What Haiti needs is long term assistance. Not just money but expertise in education, resource management, entrepreneurship, and government reform. $100 million dollars from Canada will rebuild a lot of infrastructure but to maintain that infrastructure and build human capital to lift the nation out of poverty takes commitment. Years and years of commitment.

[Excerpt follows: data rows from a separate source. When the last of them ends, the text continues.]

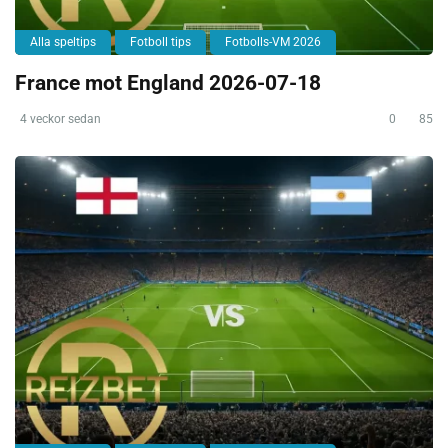
Alla speltips
Fotboll tips
Fotbolls-VM 2026
France mot England 2026-07-18
4 veckor sedan
0
85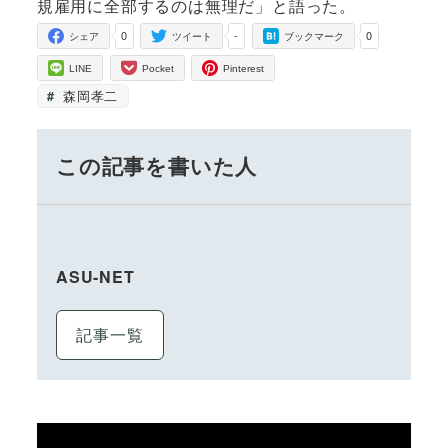
規雇用に全部するのは無理だ」と語った。
0
-
0
シェア
ツイート
ブックマーク
LINE
Pocket
Pinterest
森岡孝二
この記事を書いた人
ASU-NET
記事一覧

Let’s hope that we don’t repeat our mistakes of the 90s and this time we follow through and support our Haitian neighbours as they rebuild not only their homes but a better life.


  1. felix ntube says:

    >It's a pity we have to discuss this part now when we should be mourning and trying to rebuild the rebuildable.But as you rightly outlined,the problems that are facing Haiti and other countries in similar conditions,is a total neglect by the world giants or super powers,who are always ready to mediatize their aid suddenly when there is a harvoc and also bad governance.I believe if we actually want poverty and disease to be eradicated in these places,something more important should be done.After the world war for example,there was instituted a MARSHALL PLAN in many countries that more than boosted their economies and livelihoods.Why has this not been done in poor nations like Haiti and given a strict followup?How long will the humanitarian community continue to give aid without seeking solutions and implanting structures to render the masses self sufficient?There are many ways to achieve certain results if we are really willing,but as we all know,if there's no hasard,be it whatever,there won't be any concrete intervention.And worse still,reinstalling some calm and disappearing later,killing the hopes instilled in millions of people;thus pushing them back to the walls…SQUARE ONE.All we need i believe firmly,is a sought of MARSHALL PLAN,guaranteed by an organised international follow up which obviously will yield better fruits in all this cases.Stay blessed!

  2. Lauren Sheil says:

    >I couldn't agree more. The problem is the UN, World Bank, IMF and most importantly the United States would never support something so socialist as a Marshall Plan today.

  3. Andrew33 says:

    >As always, the USA is the first to help and has donated more money, supplies, ect. than the rest of the world combined. So when will we have a leader strong enough to stand up to the rest of the world and demand that all the aid we give to thhe rest of the world be discounted from our national debt which is not incurred by the United States but is incurred by the FED (Federal Reserve Bank) which is a cabal of international bankers, hedge fund managers and oil barons. The United States gives away hundreds of billions of dollars of aid every year and neither gets nor asks for anything in return. Now we have a spineless excuse for a leader that feels we owe the world an apology for our generosity. These actions have incurred the wrath of the American People who will protest in April by civil disobediencece…i.e. Not paying income taxes since our "representative" government only represents special interests, unions and huge corporations who have have had a major say in Tarp, Stimulus and especially the biggest example of corruption of them all, the Obama healthcare destruction act. You are correct about the Americans not supporting anything so socialist as a Marshall Plan…Reason being we would be the ones that would have to pay for it. We are already furious because the person claiming tone our President is more interested in pursuing a corrupt socialist agenda than leading the country. That is why Massachusetts voters are about to hand the Senate seat that belonged to the Kennedy family and their cronies for 30 years back to the people. Don't get me wrong, I support giving all the aid possible to Haiti, but I also believe that the rest of the world should either pony up or pay for their own defense and get out of the way, especially where our politics are concerned. We don't like, don't want, and will not accept socialism. That is why Mr Obama is now so unpopular.

  4. Lauren Sheil says:

    >And that is also why, in opinion polls all over the world people claim that the American public just doesn't get it. You are on the wrong side of history my friend. Socialism is the form of society that will servive the 21st century. The Marshal Plan saved Europe after WWII and it was an American idea.